- **GIVEN TASK**
Return each of the rows below with no changes, keeping every line in its original order.

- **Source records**
┏━━

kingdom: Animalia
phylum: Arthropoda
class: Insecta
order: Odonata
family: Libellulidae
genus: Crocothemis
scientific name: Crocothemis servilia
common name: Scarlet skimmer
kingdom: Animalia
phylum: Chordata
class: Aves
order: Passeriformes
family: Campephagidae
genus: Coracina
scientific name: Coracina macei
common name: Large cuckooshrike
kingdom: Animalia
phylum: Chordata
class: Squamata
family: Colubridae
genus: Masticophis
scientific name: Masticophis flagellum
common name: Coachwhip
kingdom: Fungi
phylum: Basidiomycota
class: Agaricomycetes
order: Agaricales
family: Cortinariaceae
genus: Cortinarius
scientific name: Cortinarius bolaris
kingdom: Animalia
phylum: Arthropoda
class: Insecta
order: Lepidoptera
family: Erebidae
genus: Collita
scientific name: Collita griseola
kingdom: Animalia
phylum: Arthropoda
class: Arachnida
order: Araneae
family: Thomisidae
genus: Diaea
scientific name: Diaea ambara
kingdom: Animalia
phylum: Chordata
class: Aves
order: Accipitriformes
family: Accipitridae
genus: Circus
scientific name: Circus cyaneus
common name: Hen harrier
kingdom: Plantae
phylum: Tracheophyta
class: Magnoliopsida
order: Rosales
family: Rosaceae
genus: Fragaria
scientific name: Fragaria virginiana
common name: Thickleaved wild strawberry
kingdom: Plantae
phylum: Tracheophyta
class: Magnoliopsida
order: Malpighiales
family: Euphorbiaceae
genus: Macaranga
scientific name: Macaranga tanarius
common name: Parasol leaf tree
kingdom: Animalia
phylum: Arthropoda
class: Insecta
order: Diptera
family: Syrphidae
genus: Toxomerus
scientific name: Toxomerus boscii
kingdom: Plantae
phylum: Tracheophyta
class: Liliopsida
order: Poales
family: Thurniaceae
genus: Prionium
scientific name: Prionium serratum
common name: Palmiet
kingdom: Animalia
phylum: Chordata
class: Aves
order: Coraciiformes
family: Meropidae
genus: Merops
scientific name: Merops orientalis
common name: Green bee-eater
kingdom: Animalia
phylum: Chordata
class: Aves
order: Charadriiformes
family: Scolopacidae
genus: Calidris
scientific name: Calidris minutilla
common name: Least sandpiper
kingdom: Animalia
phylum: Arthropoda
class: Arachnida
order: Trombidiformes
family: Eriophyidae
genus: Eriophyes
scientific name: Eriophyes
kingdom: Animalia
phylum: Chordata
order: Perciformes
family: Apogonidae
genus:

┗━━

- **CORRECT OUTPUT**
kingdom: Animalia
phylum: Arthropoda
class: Insecta
order: Odonata
family: Libellulidae
genus: Crocothemis
scientific name: Crocothemis servilia
common name: Scarlet skimmer
kingdom: Animalia
phylum: Chordata
class: Aves
order: Passeriformes
family: Campephagidae
genus: Coracina
scientific name: Coracina macei
common name: Large cuckooshrike
kingdom: Animalia
phylum: Chordata
class: Squamata
family: Colubridae
genus: Masticophis
scientific name: Masticophis flagellum
common name: Coachwhip
kingdom: Fungi
phylum: Basidiomycota
class: Agaricomycetes
order: Agaricales
family: Cortinariaceae
genus: Cortinarius
scientific name: Cortinarius bolaris
kingdom: Animalia
phylum: Arthropoda
class: Insecta
order: Lepidoptera
family: Erebidae
genus: Collita
scientific name: Collita griseola
kingdom: Animalia
phylum: Arthropoda
class: Arachnida
order: Araneae
family: Thomisidae
genus: Diaea
scientific name: Diaea ambara
kingdom: Animalia
phylum: Chordata
class: Aves
order: Accipitriformes
family: Accipitridae
genus: Circus
scientific name: Circus cyaneus
common name: Hen harrier
kingdom: Plantae
phylum: Tracheophyta
class: Magnoliopsida
order: Rosales
family: Rosaceae
genus: Fragaria
scientific name: Fragaria virginiana
common name: Thickleaved wild strawberry
kingdom: Plantae
phylum: Tracheophyta
class: Magnoliopsida
order: Malpighiales
family: Euphorbiaceae
genus: Macaranga
scientific name: Macaranga tanarius
common name: Parasol leaf tree
kingdom: Animalia
phylum: Arthropoda
class: Insecta
order: Diptera
family: Syrphidae
genus: Toxomerus
scientific name: Toxomerus boscii
kingdom: Plantae
phylum: Tracheophyta
class: Liliopsida
order: Poales
family: Thurniaceae
genus: Prionium
scientific name: Prionium serratum
common name: Palmiet
kingdom: Animalia
phylum: Chordata
class: Aves
order: Coraciiformes
family: Meropidae
genus: Merops
scientific name: Merops orientalis
common name: Green bee-eater
kingdom: Animalia
phylum: Chordata
class: Aves
order: Charadriiformes
family: Scolopacidae
genus: Calidris
scientific name: Calidris minutilla
common name: Least sandpiper
kingdom: Animalia
phylum: Arthropoda
class: Arachnida
order: Trombidiformes
family: Eriophyidae
genus: Eriophyes
scientific name: Eriophyes
kingdom: Animalia
phylum: Chordata
order: Perciformes
family: Apogonidae
genus:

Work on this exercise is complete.